November 11, 1985 12:00 PM

It ain’t Cheers. In fact the only common ground shared by this working-class bar and the cheery TV tavern seems to be its Boston locale. All of which might explain why the bartender here is throwing angry glances toward Aimee Mann and her ’til tuesday band-mates—guitarist-vocalist Robert Holmes, 26, keyboardist Joey Pesce, 23, and drummer Michael Hausman, 25. Mann, after all, is sporting rock threads and a nest of platinum blond from which snakes a single pigtail—eye-catchers for sure in this no-frills, blue-collar-and-beer joint. “I find a lot of hostility wherever I go in Boston,” concedes the 24-year-old singer. “There are fans who recognize me, but there are still people who yell things like ‘Freak show’ and ‘Get a haircut.’ It’s strange.”

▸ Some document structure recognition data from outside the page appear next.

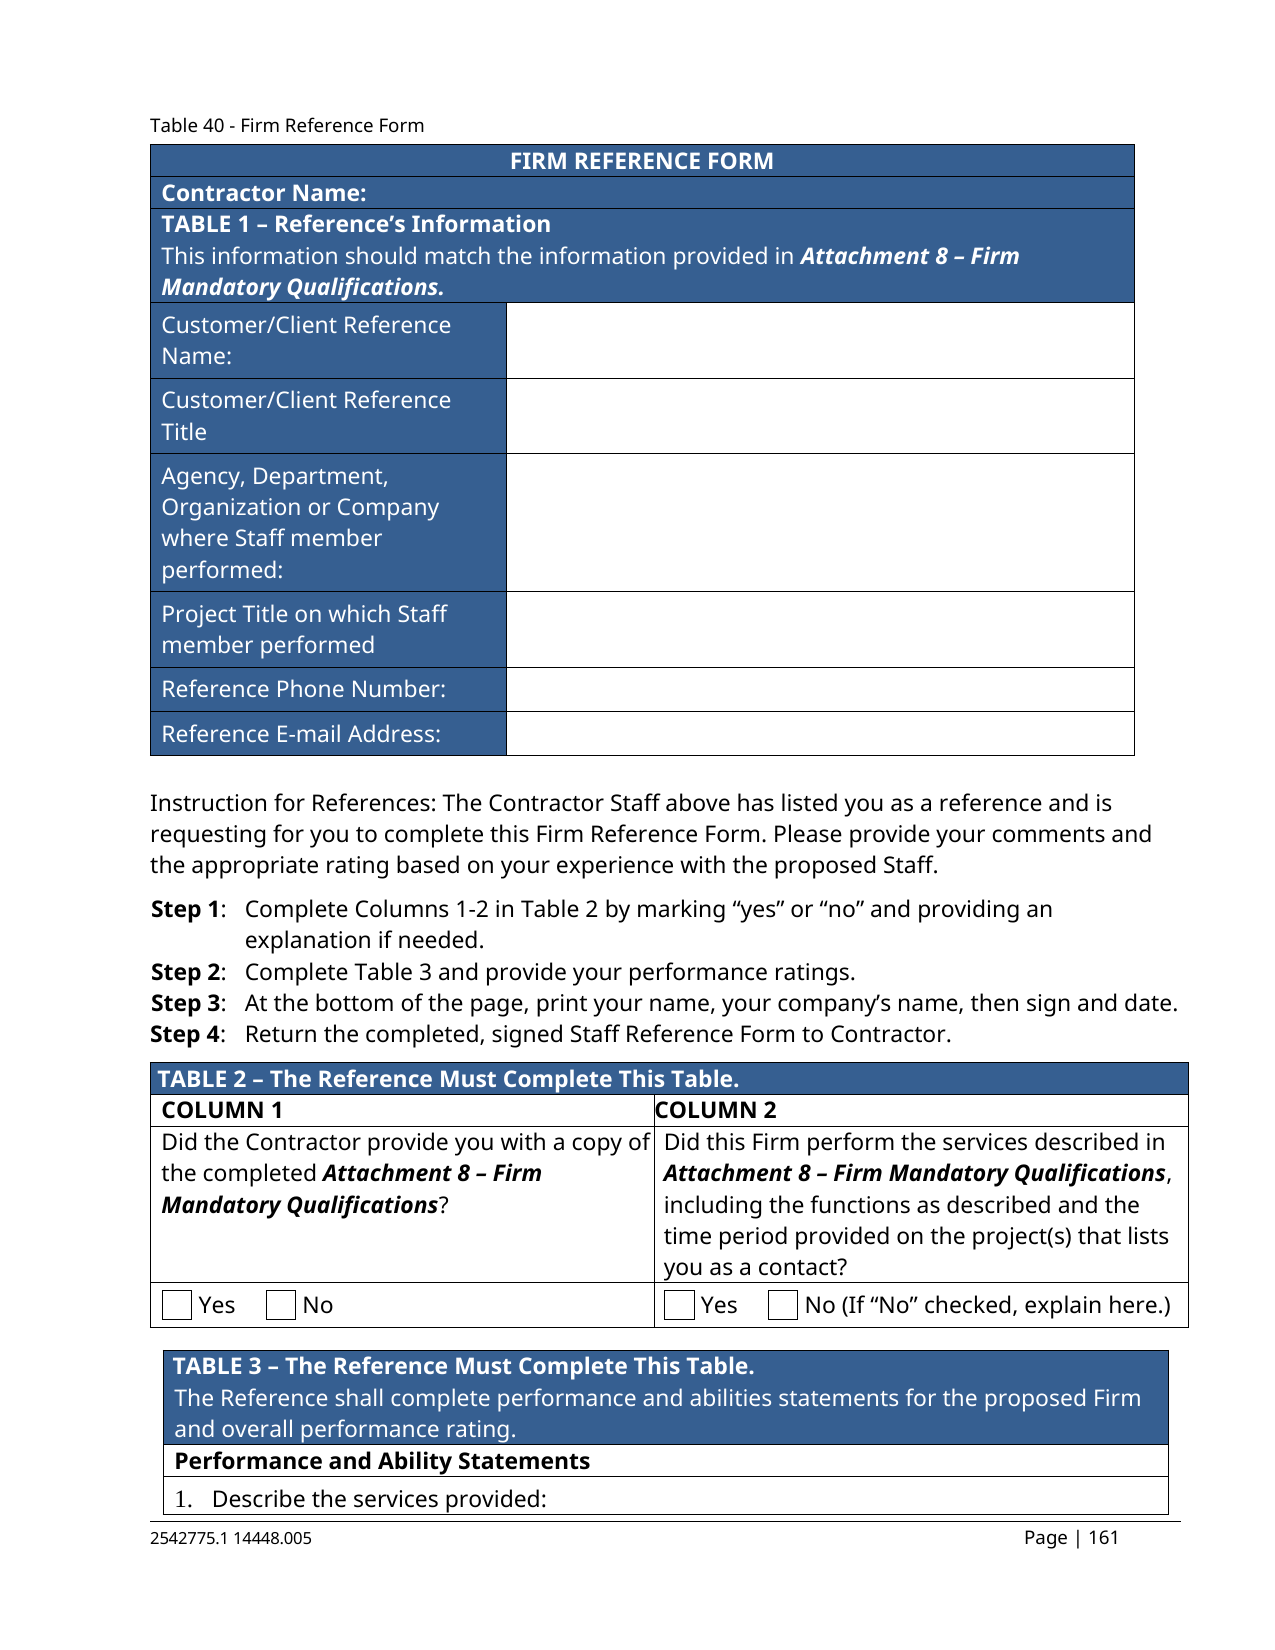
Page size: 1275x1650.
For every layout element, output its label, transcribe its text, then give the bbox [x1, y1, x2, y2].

table_cell [507, 712, 1134, 755]
text Step 4: Return the completed, signed Staff Reference Form to Contractor. [150, 1018, 1181, 1049]
table_cell TABLE 1 – Reference’s Information This information should match the information provided in Attachment 8 – Firm Mandatory Qualifications. [151, 209, 1134, 302]
table_cell Agency, Department, Organization or Company where Staff member performed: [151, 454, 506, 591]
table_header TABLE 2 – The Reference Must Complete This Table. [151, 1063, 1188, 1094]
table_cell [507, 303, 1134, 378]
table_header FIRM REFERENCE FORM [151, 145, 1134, 176]
table_cell Reference E-mail Address: [151, 712, 506, 755]
table_cell [507, 379, 1134, 453]
table_cell Contractor Name: [151, 177, 1134, 208]
table_cell Project Title on which Staff member performed [151, 592, 506, 667]
text Instruction for References: The Contractor Staff above has listed you as a reference and is requesting for you to complete this Firm Reference Form. Please provide your comments and the appropriate rating based on your experience with the proposed Staff. [150, 787, 1181, 881]
text Step 2: Complete Table 3 and provide your performance ratings. [151, 956, 1181, 987]
text Table 40 - Firm Reference Form [150, 112, 1181, 138]
table_cell Yes No [151, 1283, 654, 1327]
table_cell [507, 592, 1134, 667]
table_cell Reference Phone Number: [151, 668, 506, 711]
table_cell COLUMN 2 [655, 1095, 1188, 1126]
table_cell Customer/Client Reference Name: [151, 303, 506, 378]
text Step 1: Complete Columns 1-2 in Table 2 by marking “yes” or “no” and providing an explanation if needed. [151, 893, 1181, 956]
table_cell Did the Contractor provide you with a copy of the completed Attachment 8 – Firm Mandatory Qualifications? [151, 1127, 654, 1282]
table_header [164, 1351, 1168, 1444]
table_cell Customer/Client Reference Title [151, 379, 506, 453]
table_cell [507, 454, 1134, 591]
table_cell COLUMN 1 [151, 1095, 654, 1126]
table_cell [507, 668, 1134, 711]
table_cell Did this Firm perform the services described in Attachment 8 – Firm Mandatory Qualifications, including the functions as described and the time period provided on the project(s) that lists you as a contact? [655, 1127, 1188, 1282]
table_cell Performance and Ability Statements [164, 1445, 1168, 1476]
text Step 3: At the bottom of the page, print your name, your company’s name, then sign and date. [151, 987, 1181, 1018]
table_cell Describe the services provided: [164, 1477, 1168, 1514]
table_cell Yes No (If “No” checked, explain here.) [655, 1283, 1188, 1327]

Home-turf troubles haven’t hampered the band’s acceptance out of town, however. ’til tuesday’s first LP, Voices Carry, has gone gold, sent its title song into the Top 10 and earned the band MTV’s Best New Artist in a Video award. Mann’s dagger-deadly soprano and angry, dark-side-of-love songs have clearly found a sympathetic audience among a generation of teens who “identify with me because they know I’m different, and they feel like I’m sensitive,” figures Mann. “I think they feel that I know what it’s like to be ostracized because of the way I look, which is true.”

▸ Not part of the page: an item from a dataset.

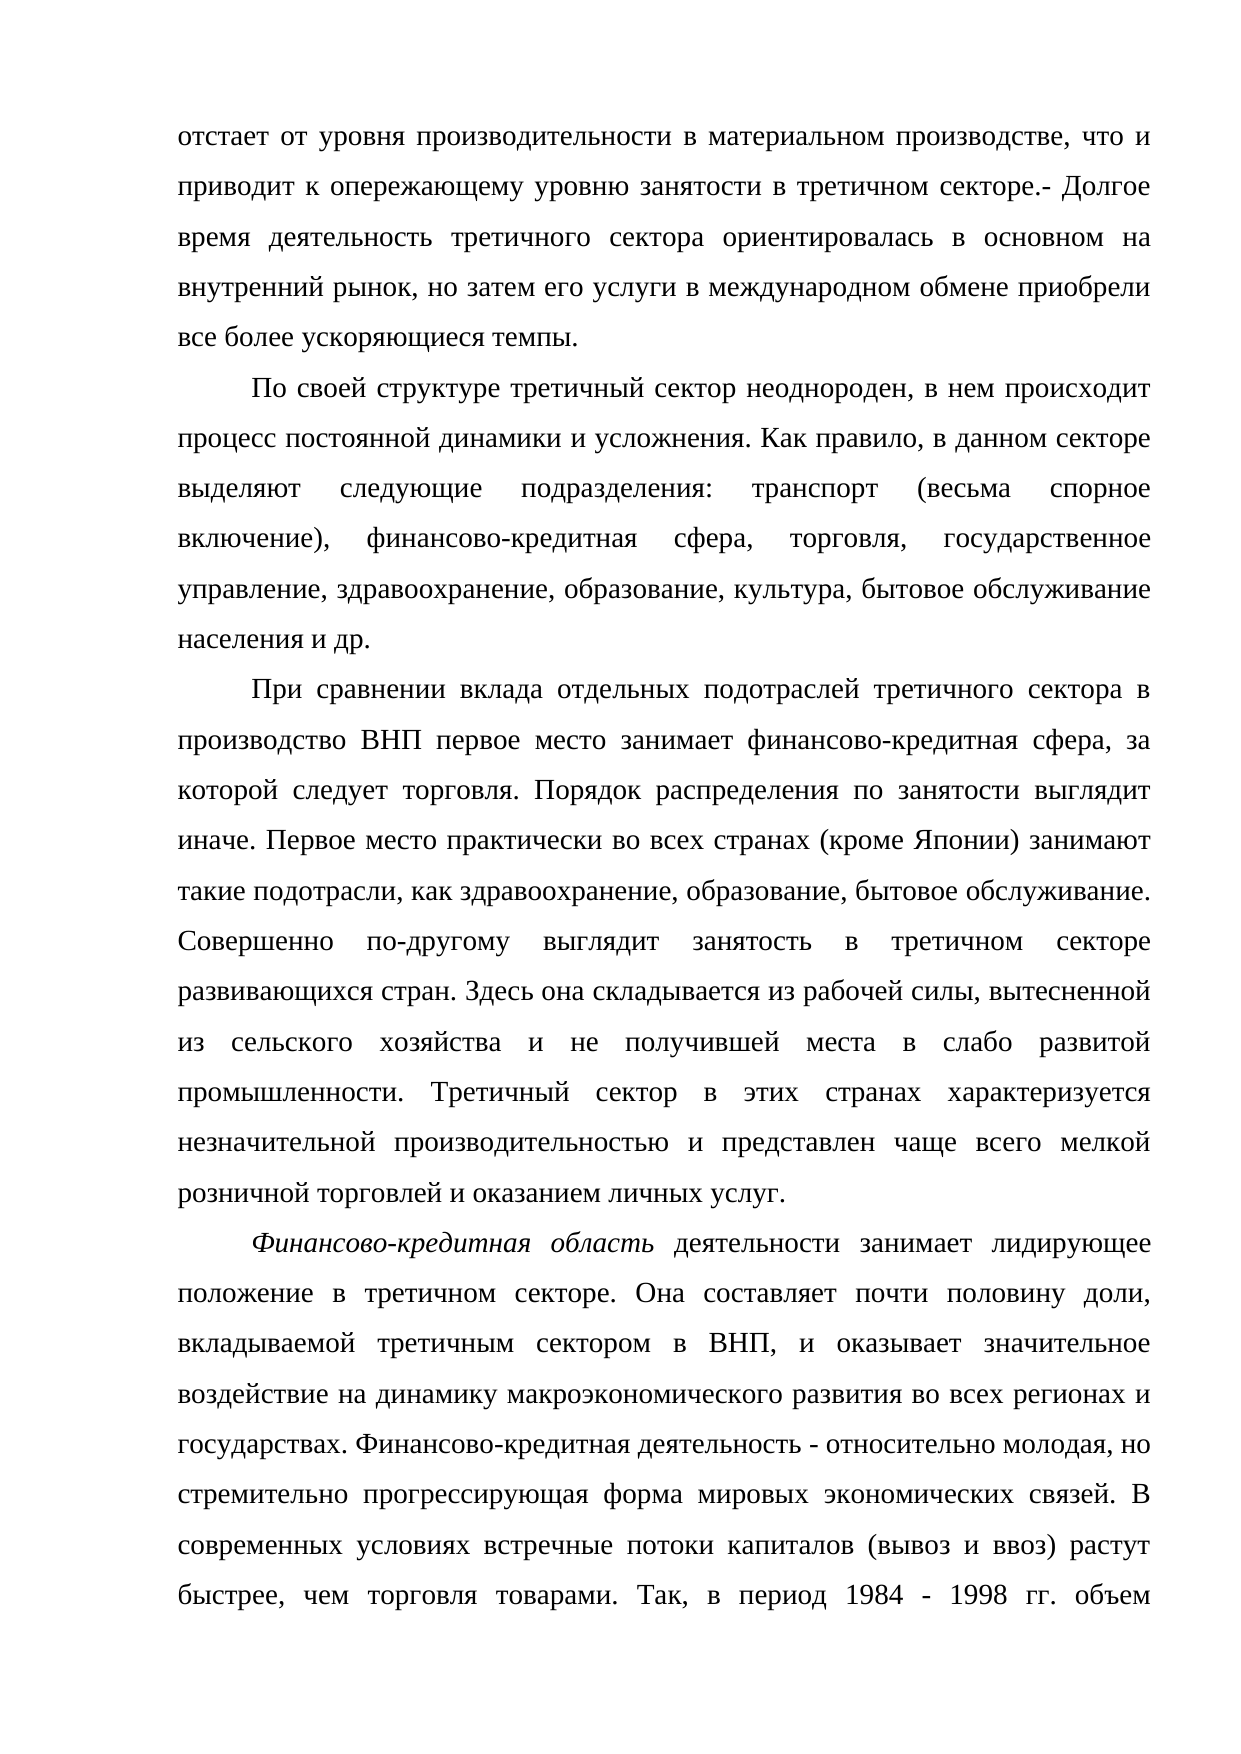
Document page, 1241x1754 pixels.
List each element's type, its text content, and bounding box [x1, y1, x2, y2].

text При сравнении вклада отдельных подотраслей третичного сектора в производство ВНП первое место занимает финансово-кредитная сфера, за которой следует торговля. Порядок распределения по занятости выглядит иначе. Первое место практически во всех странах (кроме Японии) занимают такие подотрасли, как здравоохранение, образование, бытовое обслуживание. Совершенно по-другому выглядит занятость в третичном секторе развивающихся стран. Здесь она складывается из рабочей силы, вытесненной из сельского хозяйства и не получившей места в слабо развитой промышленности. Третичный сектор в этих странах характеризуется незначительной производительностью и представлен чаще всего мелкой розничной торговлей и оказанием личных услуг. [177, 672, 1152, 1208]
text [177, 118, 1152, 353]
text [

Not just offbeat looks but a legacy of early woes helped bring Mann to her present pass. Raised in Richmond, Va., she was kidnapped at age 4 by her estranged mother, taken briefly to England and eventually ended up back in the States on a child psychiatrist’s couch. Withdrawn as a teenager (“I wouldn’t talk at all,” she has said), Mann enrolled at Boston’s prestigious Berklee College of Music and there in 1980 met Hausman, with whom she lived until last summer. Their failed romance caused still more pain but also kindled a sense of romantic angst that would infuse her lyrics. Voices Carry, for example, is, she says, “about being with someone who’s colder than you are, who doesn’t want to show affection in public and who doesn’t want to talk about the future, and you think, ‘Why am I wasting my time?’ If a song is autobiographical, I always get the last word.”

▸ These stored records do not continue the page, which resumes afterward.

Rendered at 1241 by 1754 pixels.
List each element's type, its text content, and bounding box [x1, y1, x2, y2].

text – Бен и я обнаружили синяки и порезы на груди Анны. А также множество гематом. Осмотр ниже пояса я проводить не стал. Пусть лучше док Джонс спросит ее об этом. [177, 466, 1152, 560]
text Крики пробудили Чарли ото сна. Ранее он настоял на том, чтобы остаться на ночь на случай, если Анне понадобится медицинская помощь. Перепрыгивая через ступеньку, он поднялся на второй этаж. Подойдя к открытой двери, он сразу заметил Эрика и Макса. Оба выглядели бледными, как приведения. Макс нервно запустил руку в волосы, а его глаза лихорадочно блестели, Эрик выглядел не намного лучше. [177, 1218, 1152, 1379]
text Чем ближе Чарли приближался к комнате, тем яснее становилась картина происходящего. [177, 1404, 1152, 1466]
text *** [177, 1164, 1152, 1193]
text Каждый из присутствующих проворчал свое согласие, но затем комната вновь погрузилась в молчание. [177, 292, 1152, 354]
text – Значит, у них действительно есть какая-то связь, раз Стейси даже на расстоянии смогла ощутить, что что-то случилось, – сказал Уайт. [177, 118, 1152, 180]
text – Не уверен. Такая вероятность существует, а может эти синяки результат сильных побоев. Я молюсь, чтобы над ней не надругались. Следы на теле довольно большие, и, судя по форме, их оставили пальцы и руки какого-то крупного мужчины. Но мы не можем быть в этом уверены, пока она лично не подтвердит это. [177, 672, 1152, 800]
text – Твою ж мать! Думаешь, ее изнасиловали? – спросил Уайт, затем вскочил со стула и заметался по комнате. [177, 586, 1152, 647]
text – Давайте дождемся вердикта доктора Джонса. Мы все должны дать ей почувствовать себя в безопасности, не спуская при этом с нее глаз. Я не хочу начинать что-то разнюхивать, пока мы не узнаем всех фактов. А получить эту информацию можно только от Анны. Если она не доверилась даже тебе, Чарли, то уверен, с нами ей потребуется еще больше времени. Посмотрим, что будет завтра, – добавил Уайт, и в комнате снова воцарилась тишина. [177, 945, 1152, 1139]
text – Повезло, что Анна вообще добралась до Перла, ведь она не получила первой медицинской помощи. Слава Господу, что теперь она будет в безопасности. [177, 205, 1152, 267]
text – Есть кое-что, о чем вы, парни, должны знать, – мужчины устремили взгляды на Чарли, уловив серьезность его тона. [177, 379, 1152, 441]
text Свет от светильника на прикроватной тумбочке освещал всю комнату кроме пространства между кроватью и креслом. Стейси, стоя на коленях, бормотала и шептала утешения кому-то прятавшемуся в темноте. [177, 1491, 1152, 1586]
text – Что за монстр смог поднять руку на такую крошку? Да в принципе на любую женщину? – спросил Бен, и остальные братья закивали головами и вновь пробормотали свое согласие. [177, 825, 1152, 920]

If her continuing professional pairing with Hausman adds some creative tension to the group, it is a kind the band obviously hopes to use. A follow-up LP is scheduled for next spring, preceded by the group’s first-ever tour as head-liners. Its only worry at the moment is that Mann will find the kind of happiness that just might ruin a good thing. Now bewitched by New York singer-songwriter Jules Shear, she admits to having some trouble dredging up the old feelings of foreboding. “Once I started going out with Jules and got really happy about everything, I didn’t have anything to draw from.” That just might call for drastic measures, at least according to guitarist Holmes, the band’s resident comedian. “Quick, call Jules; we need some pain here,” he cracks. “Fix him up with some floozy, fast.”